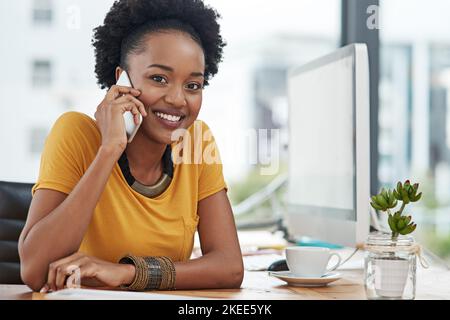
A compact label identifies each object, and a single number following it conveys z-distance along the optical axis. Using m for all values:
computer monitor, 2.64
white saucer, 2.37
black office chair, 2.81
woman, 2.29
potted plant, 2.21
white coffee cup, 2.40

+ + + + + + +

What you should do >> Copy out the data verbatim, with no pictures.

Answer to this task >>
A compact label identifies each object, and a single number following it conveys z-distance along the optical axis. Using m for all values:
computer monitor, 2.64
white saucer, 2.37
black office chair, 2.81
woman, 2.29
potted plant, 2.21
white coffee cup, 2.40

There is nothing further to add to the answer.